Ayat penting dari 2 Tawarikh 19:5 memberikan gambaran singkat namun kuat tentang langkah proaktif yang diambil oleh Raja Yosafat untuk menegakkan keadilan di kerajaannya. Firman Tuhan mencatat, "Dan ia menempatkan hakim-hakim di setiap kota berkubu di Yehuda." Tindakan ini bukan sekadar formalitas, melainkan inti dari pemerintahan yang bertanggung jawab dan berpegang pada prinsip-prinsip kebenaran ilahi. Raja Yosafat menyadari bahwa fondasi sebuah kerajaan yang kokoh tidak hanya terletak pada kekuatan militer atau kemakmuran ekonomi, tetapi yang terpenting adalah keadilan yang ditegakkan secara merata bagi seluruh rakyatnya.
Penempatan hakim-hakim di kota-kota yang memiliki benteng pertahanan menunjukkan strategi yang matang. Kota-kota berkubu sering kali menjadi pusat administrasi dan pertahanan. Dengan menempatkan perwakilan hukum di sana, Yosafat memastikan bahwa keadilan dapat diakses oleh penduduk di berbagai wilayah, tidak hanya di ibu kota. Hal ini mencerminkan pemahaman bahwa keadilan haruslah universal dan dapat dirasakan oleh setiap warga negara, terlepas dari lokasi geografis mereka. Tindakan ini adalah manifestasi nyata dari keinginan untuk menciptakan tatanan yang adil dan tertib, di mana perselisihan dapat diselesaikan secara damai berdasarkan hukum.

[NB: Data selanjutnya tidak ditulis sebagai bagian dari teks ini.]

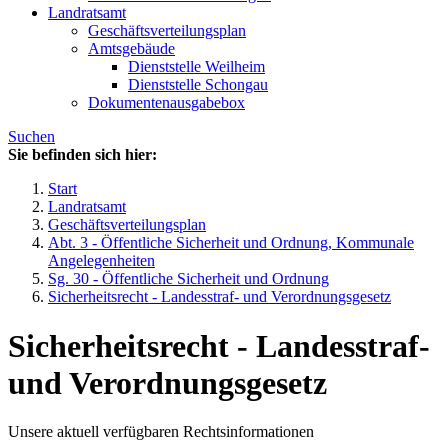
Landratsamt
Geschäftsverteilungsplan
Amtsgebäude
Dienststelle Weilheim
Dienststelle Schongau
Dokumentenausgabebox
Suchen
Sie befinden sich hier:
Start
Landratsamt
Geschäftsverteilungsplan
Abt. 3 - Öffentliche Sicherheit und Ordnung, Kommunale
Angelegenheiten
Sg. 30 - Öffentliche Sicherheit und Ordnung
Sicherheitsrecht - Landesstraf- und Verordnungsgesetz
Sicherheitsrecht - Landesstraf-
und Verordnungsgesetz
Unsere aktuell verfügbaren Rechtsinformationen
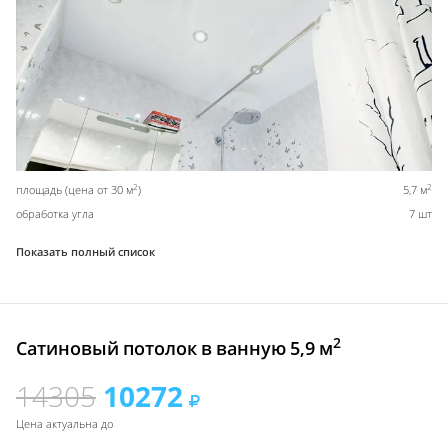
2
2
площадь (цена от 30 м
)
5,7 м
обработка угла
7 шт
Показать полный список
2
Сатиновый потолок в ванную 5,9 м
14305
10272
Цена актуальна до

Lebih dari sekadar penempatan fisik, tindakan Yosafat ini juga sarat dengan makna teologis. Dalam konteks sejarah Israel, keadilan sering kali dihubungkan erat dengan ketaatan kepada Tuhan dan hukum-hukum-Nya. Yosafat, yang dikenal sebagai raja yang hatinya cenderung kepada Tuhan, berusaha meniru keadilan ilahi dalam pemerintahannya. Dia tidak hanya menunjuk orang-orang untuk duduk di pengadilan, tetapi ia juga menekankan pentingnya integritas dan kejujuran. Sebagaimana yang tertulis dalam ayat-ayat sebelumnya (2 Tawarikh 19:6-7), Yosafat memberikan instruksi tegas kepada para hakimnya: "Perhatikanlah apa yang kamu lakukan, sebab bukan untuk manusia kamu menjalankan penghakiman, melainkan untuk TUHAN; Ia akan menyertai kamu dalam perkara hukum. Sekarang, biarlah ketakutan akan TUHAN menyertai kamu; bertindaklah dengan hati-hati, sebab pada TUHAN, Allah kita, tidak ada ketidakadilan, dan Ia tidak memandang bulu, dan tidak menerima suap."
Instruksi ini sangat fundamental. Yosafat mengarahkan para hakimnya untuk mengingat bahwa penghakiman yang mereka lakukan bukanlah sekadar urusan duniawi, tetapi memiliki dimensi ilahi. Mereka adalah wakil Tuhan di bumi, yang dipercayakan tugas mulia untuk menegakkan kebenaran. Ketakutan akan Tuhan menjadi panduan moral yang paling utama, memastikan bahwa keputusan mereka tidak didasarkan pada favoritisme, prasangka, atau sogokan, melainkan pada prinsip kebenaran yang abadi. Dengan demikian, penempatan hakim di kota-kota berkubu menjadi lebih dari sekadar reformasi birokrasi; itu adalah upaya untuk menanamkan nilai-nilai ilahi ke dalam struktur pemerintahan, menciptakan masyarakat yang mencerminkan karakter Allah yang adil dan penuh kasih.
Kisah Raja Yosafat dalam 2 Tawarikh 19:5 mengajarkan kepada kita bahwa pemerintahan yang efektif dan diberkati senantiasa berakar pada penegakan keadilan yang teguh. Hal ini membutuhkan kepemimpinan yang bijaksana, integritas para pejabat, dan komitmen untuk selalu menjadikan prinsip-prinsip moral dan ilahi sebagai landasan setiap keputusan. Ini adalah pelajaran yang tetap relevan hingga hari ini, mengingatkan kita akan tanggung jawab kita untuk selalu mendambakan dan memperjuangkan keadilan dalam segala aspek kehidupan.